The issues are exacerbated during winter storms, when spot prices for natural gas spike to above $100/MMBtu, which leads to generator bids above the price cap in many markets. Uri saw prices reach $1,200/MMBtu on the border of Texas and Oklahoma despite the region’s vast supplies of natural gas, said Moser.

When gas is just $4 or even $10/MMBtu, generators can deal with it, but once prices get into the hundreds that can “sink an entire company,” Moser said.

Eversource Still Eyeing Offshore Wind Sale

Eversource’s 2022 earnings were hit by continued uncertainty over its offshore wind portfolio despite record profits, the company said in a call with analysts on Tuesday.

The New England utility is performing a “strategic review” of its 50% stake in the South Fork Wind Farm, Revolution Wind and Sunrise Wind projects, which could lead to a sale of the assets, all of which are still under development.

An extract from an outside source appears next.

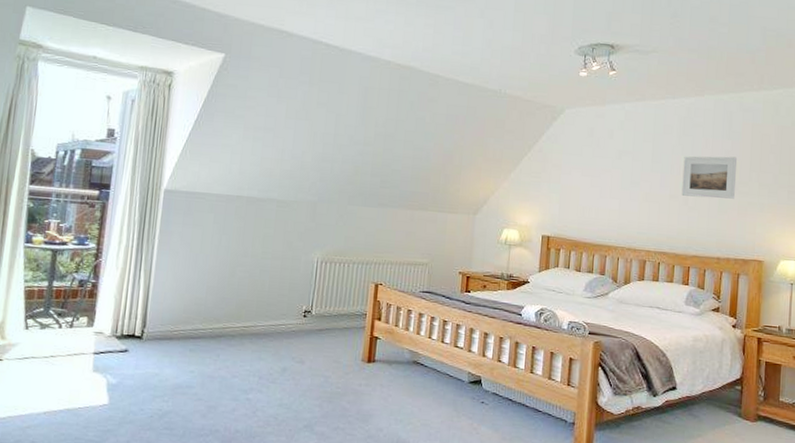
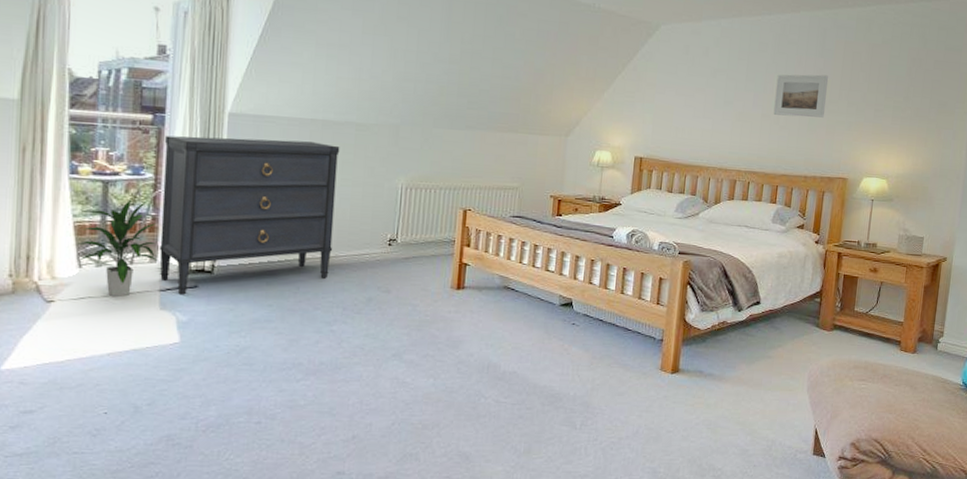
indoor plant: none [24,266,96,358] -> present [76,198,158,296]
dresser: none [95,209,262,359] -> present [159,135,340,295]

“While our longer-term total shareholder return compares favorably with our peers, our 2022 return was disappointing,” CEO Joe Nolan said. “We understand that much of that is related to the uncertainty over our offshore wind investments. We expect to resolve that uncertainty in the coming months as our strategic review progresses.”

The company had originally planned to finish the review by the end of 2022 but now says it will be done by the second quarter of the year.

“I’d like to move at a good pace, but this is very complex and … folks need to understand that any buyer of these assets is going to want to do significant due diligence,” Nolan said.

But there is “significant interest in the lease here as well as the projects,” he said.

“We are going to get a fair price for these assets,” he added. In the meantime, work on the projects is moving ahead.

Despite earning a record $1.4 billion last year, an increase of 15% from 2021, the company missed Wall Street estimates, reporting adjusted earnings of $4.05/share for the full year and 92 cents/share for the fourth quarter.

Nolan said that Eversource’s customers should see reductions to their bills soon as mild winter weather has reduced consumption and eased gas prices.

“For most of our electric customers, lower power supply costs will start to be reflected in bills in July,” he said.

Unitil

Unitil, which serves customers in Massachusetts, Maine and New Hampshire, had a strong 2022, beating estimates and earning $41.4 million, up $5.3 million (24 cents/share) from the previous year.

“The earnings growth reflects higher distribution rates, including recoupment associated with the New Hampshire rate cases, partially offset by higher operating expenses,” CFO Robert Hevert said.

Unitil’s adjusted gross margin increased by more than $12 million thanks to higher rates, colder winter weather and customer growth; the company added 425 new customers on the electric side and 855 for gas.

“2022 certainly had its challenges. Ultimately, we were able to overcome these challenges and finish the year strong,” CEO Thomas Meissner said.